>> Begin
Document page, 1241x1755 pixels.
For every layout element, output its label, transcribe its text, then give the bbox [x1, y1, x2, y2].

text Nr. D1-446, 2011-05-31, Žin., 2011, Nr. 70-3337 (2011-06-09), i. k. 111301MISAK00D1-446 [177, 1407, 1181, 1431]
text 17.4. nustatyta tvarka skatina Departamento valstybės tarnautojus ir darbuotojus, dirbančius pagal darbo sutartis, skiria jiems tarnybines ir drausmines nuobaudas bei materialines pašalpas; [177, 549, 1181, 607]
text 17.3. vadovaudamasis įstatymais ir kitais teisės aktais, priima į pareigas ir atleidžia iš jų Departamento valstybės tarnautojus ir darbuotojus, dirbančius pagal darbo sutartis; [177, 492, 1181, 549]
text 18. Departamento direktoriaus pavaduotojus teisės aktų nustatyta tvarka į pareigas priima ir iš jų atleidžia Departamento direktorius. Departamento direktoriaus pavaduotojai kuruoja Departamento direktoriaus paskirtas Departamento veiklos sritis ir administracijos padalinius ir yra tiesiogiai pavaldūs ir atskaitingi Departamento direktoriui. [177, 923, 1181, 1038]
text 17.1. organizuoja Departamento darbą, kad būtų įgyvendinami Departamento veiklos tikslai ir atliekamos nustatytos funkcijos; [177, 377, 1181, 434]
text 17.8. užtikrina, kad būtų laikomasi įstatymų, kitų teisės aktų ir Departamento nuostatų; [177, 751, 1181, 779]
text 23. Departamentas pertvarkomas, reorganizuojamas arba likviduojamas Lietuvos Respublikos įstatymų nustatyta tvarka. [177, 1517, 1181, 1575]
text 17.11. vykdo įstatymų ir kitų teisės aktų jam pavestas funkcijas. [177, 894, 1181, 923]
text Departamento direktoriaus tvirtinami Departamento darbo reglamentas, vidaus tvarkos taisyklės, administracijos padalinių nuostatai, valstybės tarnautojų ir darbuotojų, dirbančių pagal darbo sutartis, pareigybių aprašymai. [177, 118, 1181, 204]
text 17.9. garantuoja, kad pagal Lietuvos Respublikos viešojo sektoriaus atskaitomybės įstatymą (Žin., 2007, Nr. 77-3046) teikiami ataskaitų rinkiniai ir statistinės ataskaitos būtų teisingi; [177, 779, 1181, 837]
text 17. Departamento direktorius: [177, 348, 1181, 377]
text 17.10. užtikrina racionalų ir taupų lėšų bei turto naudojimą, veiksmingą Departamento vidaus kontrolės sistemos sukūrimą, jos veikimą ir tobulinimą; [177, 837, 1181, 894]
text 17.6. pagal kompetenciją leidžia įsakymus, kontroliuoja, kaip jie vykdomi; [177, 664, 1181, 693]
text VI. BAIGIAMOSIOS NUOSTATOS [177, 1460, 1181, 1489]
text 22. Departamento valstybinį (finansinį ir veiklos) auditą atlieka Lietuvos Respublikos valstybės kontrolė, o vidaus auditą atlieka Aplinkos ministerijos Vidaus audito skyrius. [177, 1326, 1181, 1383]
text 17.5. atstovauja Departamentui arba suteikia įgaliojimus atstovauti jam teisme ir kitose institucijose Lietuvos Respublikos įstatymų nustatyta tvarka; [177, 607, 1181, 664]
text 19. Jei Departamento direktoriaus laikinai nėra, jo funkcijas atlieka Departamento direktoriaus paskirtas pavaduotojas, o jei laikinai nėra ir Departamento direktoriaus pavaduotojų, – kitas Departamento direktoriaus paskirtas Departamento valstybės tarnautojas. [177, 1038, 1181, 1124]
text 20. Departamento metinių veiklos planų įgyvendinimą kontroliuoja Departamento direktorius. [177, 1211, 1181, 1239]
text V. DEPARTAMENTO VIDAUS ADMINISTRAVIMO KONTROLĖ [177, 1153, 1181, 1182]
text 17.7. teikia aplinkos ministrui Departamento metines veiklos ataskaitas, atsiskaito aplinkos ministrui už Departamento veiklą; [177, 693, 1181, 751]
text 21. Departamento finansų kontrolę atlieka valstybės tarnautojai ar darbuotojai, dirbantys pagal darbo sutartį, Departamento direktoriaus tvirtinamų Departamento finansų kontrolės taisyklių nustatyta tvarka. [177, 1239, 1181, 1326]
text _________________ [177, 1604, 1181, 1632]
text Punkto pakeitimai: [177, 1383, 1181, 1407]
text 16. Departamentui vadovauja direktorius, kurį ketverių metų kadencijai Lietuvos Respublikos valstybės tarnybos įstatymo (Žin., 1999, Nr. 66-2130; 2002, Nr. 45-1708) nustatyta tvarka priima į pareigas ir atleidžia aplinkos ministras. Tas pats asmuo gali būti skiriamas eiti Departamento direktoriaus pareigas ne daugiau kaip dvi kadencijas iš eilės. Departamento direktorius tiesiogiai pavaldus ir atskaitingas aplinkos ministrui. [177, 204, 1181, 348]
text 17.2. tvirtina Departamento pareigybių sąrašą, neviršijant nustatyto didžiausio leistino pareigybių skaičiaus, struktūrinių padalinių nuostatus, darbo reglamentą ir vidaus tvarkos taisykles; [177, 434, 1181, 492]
>> End
§ **Aim**
Reproduce the entries, replacing every "aplinkos ministrui" with "ministrui" and keeping everything else the same.

§ **Reply**
Document page, 1241x1755 pixels.
For every layout element, output its label, transcribe its text, then give the bbox [x1, y1, x2, y2].

text Nr. D1-446, 2011-05-31, Žin., 2011, Nr. 70-3337 (2011-06-09), i. k. 111301MISAK00D1-446 [177, 1407, 1181, 1431]
text 17.4. nustatyta tvarka skatina Departamento valstybės tarnautojus ir darbuotojus, dirbančius pagal darbo sutartis, skiria jiems tarnybines ir drausmines nuobaudas bei materialines pašalpas; [177, 549, 1181, 607]
text 17.3. vadovaudamasis įstatymais ir kitais teisės aktais, priima į pareigas ir atleidžia iš jų Departamento valstybės tarnautojus ir darbuotojus, dirbančius pagal darbo sutartis; [177, 492, 1181, 549]
text 18. Departamento direktoriaus pavaduotojus teisės aktų nustatyta tvarka į pareigas priima ir iš jų atleidžia Departamento direktorius. Departamento direktoriaus pavaduotojai kuruoja Departamento direktoriaus paskirtas Departamento veiklos sritis ir administracijos padalinius ir yra tiesiogiai pavaldūs ir atskaitingi Departamento direktoriui. [177, 923, 1181, 1038]
text 17.1. organizuoja Departamento darbą, kad būtų įgyvendinami Departamento veiklos tikslai ir atliekamos nustatytos funkcijos; [177, 377, 1181, 434]
text 17.8. užtikrina, kad būtų laikomasi įstatymų, kitų teisės aktų ir Departamento nuostatų; [177, 751, 1181, 779]
text 23. Departamentas pertvarkomas, reorganizuojamas arba likviduojamas Lietuvos Respublikos įstatymų nustatyta tvarka. [177, 1517, 1181, 1575]
text 17.11. vykdo įstatymų ir kitų teisės aktų jam pavestas funkcijas. [177, 894, 1181, 923]
text Departamento direktoriaus tvirtinami Departamento darbo reglamentas, vidaus tvarkos taisyklės, administracijos padalinių nuostatai, valstybės tarnautojų ir darbuotojų, dirbančių pagal darbo sutartis, pareigybių aprašymai. [177, 118, 1181, 204]
text 17.9. garantuoja, kad pagal Lietuvos Respublikos viešojo sektoriaus atskaitomybės įstatymą (Žin., 2007, Nr. 77-3046) teikiami ataskaitų rinkiniai ir statistinės ataskaitos būtų teisingi; [177, 779, 1181, 837]
text 17. Departamento direktorius: [177, 348, 1181, 377]
text 17.10. užtikrina racionalų ir taupų lėšų bei turto naudojimą, veiksmingą Departamento vidaus kontrolės sistemos sukūrimą, jos veikimą ir tobulinimą; [177, 837, 1181, 894]
text 17.6. pagal kompetenciją leidžia įsakymus, kontroliuoja, kaip jie vykdomi; [177, 664, 1181, 693]
text VI. BAIGIAMOSIOS NUOSTATOS [177, 1460, 1181, 1489]
text 22. Departamento valstybinį (finansinį ir veiklos) auditą atlieka Lietuvos Respublikos valstybės kontrolė, o vidaus auditą atlieka Aplinkos ministerijos Vidaus audito skyrius. [177, 1326, 1181, 1383]
text 17.5. atstovauja Departamentui arba suteikia įgaliojimus atstovauti jam teisme ir kitose institucijose Lietuvos Respublikos įstatymų nustatyta tvarka; [177, 607, 1181, 664]
text 19. Jei Departamento direktoriaus laikinai nėra, jo funkcijas atlieka Departamento direktoriaus paskirtas pavaduotojas, o jei laikinai nėra ir Departamento direktoriaus pavaduotojų, – kitas Departamento direktoriaus paskirtas Departamento valstybės tarnautojas. [177, 1038, 1181, 1124]
text 20. Departamento metinių veiklos planų įgyvendinimą kontroliuoja Departamento direktorius. [177, 1211, 1181, 1239]
text V. DEPARTAMENTO VIDAUS ADMINISTRAVIMO KONTROLĖ [177, 1153, 1181, 1182]
text 17.7. teikia ministrui Departamento metines veiklos ataskaitas, atsiskaito ministrui už Departamento veiklą; [177, 693, 1181, 751]
text 21. Departamento finansų kontrolę atlieka valstybės tarnautojai ar darbuotojai, dirbantys pagal darbo sutartį, Departamento direktoriaus tvirtinamų Departamento finansų kontrolės taisyklių nustatyta tvarka. [177, 1239, 1181, 1326]
text _________________ [177, 1604, 1181, 1632]
text Punkto pakeitimai: [177, 1383, 1181, 1407]
text 16. Departamentui vadovauja direktorius, kurį ketverių metų kadencijai Lietuvos Respublikos valstybės tarnybos įstatymo (Žin., 1999, Nr. 66-2130; 2002, Nr. 45-1708) nustatyta tvarka priima į pareigas ir atleidžia aplinkos ministras. Tas pats asmuo gali būti skiriamas eiti Departamento direktoriaus pareigas ne daugiau kaip dvi kadencijas iš eilės. Departamento direktorius tiesiogiai pavaldus ir atskaitingas ministrui. [177, 204, 1181, 348]
text 17.2. tvirtina Departamento pareigybių sąrašą, neviršijant nustatyto didžiausio leistino pareigybių skaičiaus, struktūrinių padalinių nuostatus, darbo reglamentą ir vidaus tvarkos taisykles; [177, 434, 1181, 492]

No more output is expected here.